There will three phases to implement this new measures:

Phase 1 23 August 2021
Phase 2 24 October 2022
Phase 3 27 December 2023

After 23 August 2021 (i.e. Phase I), if you choose not to withhold disclosure of your Hong Kong ID, you will only need to include the first four letters of the Hong Kong ID or Passport. If you choose to withhold disclosure of your residential address, you may enter the registered address of the company it relates to director or company secretary.

However, as a condition for this new measure, the information must be strictly managed by the corporation, so it may be possible for police authorities to enter the subject of a money laundering investigation in the future. In addition, we cannot deny the possibility that an on-site inspection will be conducted on the corporation in order to confirm that it is being properly stored in the future.

When Phase 2 commences, it is possible to reserve the information itself instead of retaining the information. Instead, the legal entity will submit the information to the Companies Registry.

When Phase 3 starts, the owner of personal information can withhold disclosure by notifying the Companies Registry.

However, it is not clear how will financial institutions may verify their identities when information disclosure is withheld. Principals, agents, shareholders, trustees (bankrupt companies), investigative authorities, lawyers, certified accountants, and financial institutions can access the information by applying to the Companies Registry.

Notwithstanding the above, the names and addresses of shareholders will be stated in the annual report NAR1).

What is a Company Secretary?

In common-law corporate settings, in addition to shareholders and directors, there is a position called Company Secretary. Although the Company Secretary is not directly involved in management decisions, it is a core position that oversees back office operations in company management.
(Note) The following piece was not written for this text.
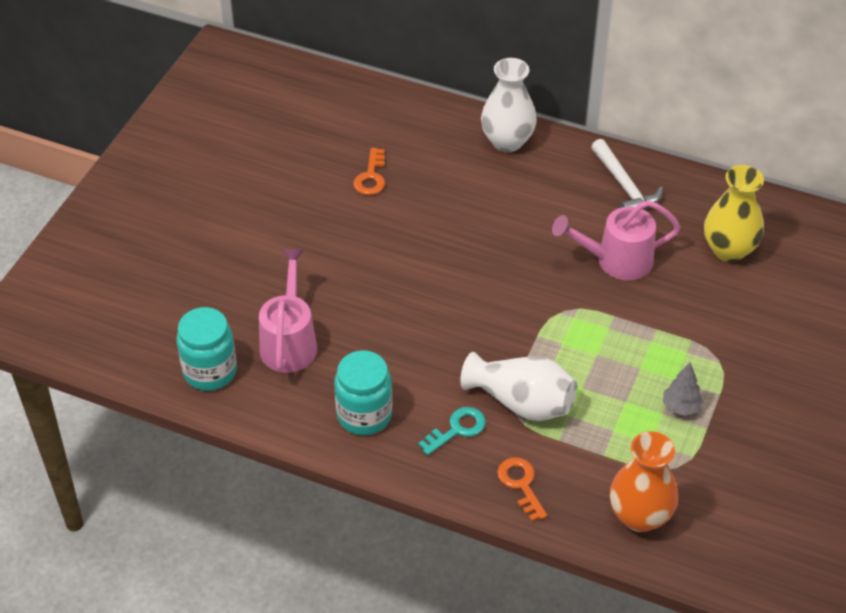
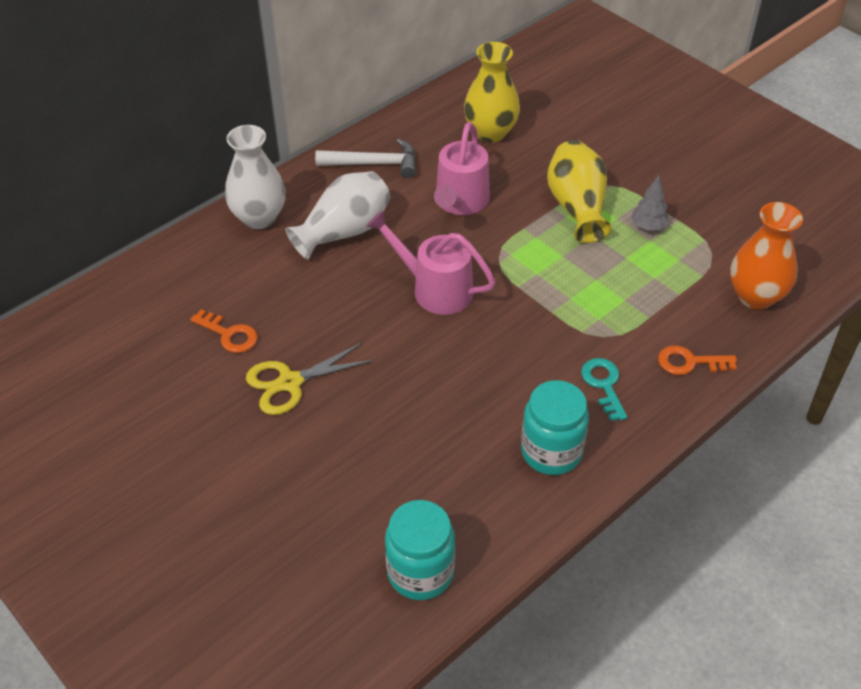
camera: 65 degrees left, 0 degrees up
(289, 341) = (417, 483): pink watering can -> pink watering can (434, 289)
(344, 230) = (290, 382): none -> yellow scissors
(521, 402) = (593, 327): white vase -> white vase (344, 231)
(670, 345) = (577, 207): none -> yellow vase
The general duties of a company secretary are:

  • Convening, holding, and proceeding with the Board of Directors (Board of Directors) or the General Meeting of Shareholders (Council)
  • Preparation and management of minutes and approval documents
  • Contact work with external experts regarding the creation and submission of registries
  • Accounting book preparation Contact work with accounting auditors, preparation and submission of tax documents Contact work with tax accountant
  • Creating a company manual
  • Compliance support (including anti-maneron and identity verification work)
  • Management of various legal documents
  • Providing meeting arrangements and interpreting services to management as needed
  • Other operations required by management in company management ・

The advantage is that the company secretary can supervises the clerical work, shareholders and directors can focus on essential part of the company management. In fact, appointing a company secretary may be statutory requirement in some jurisdictions. Due to the complexity that it requires, Company Secretaries tend to be lawyers and accounting professionals.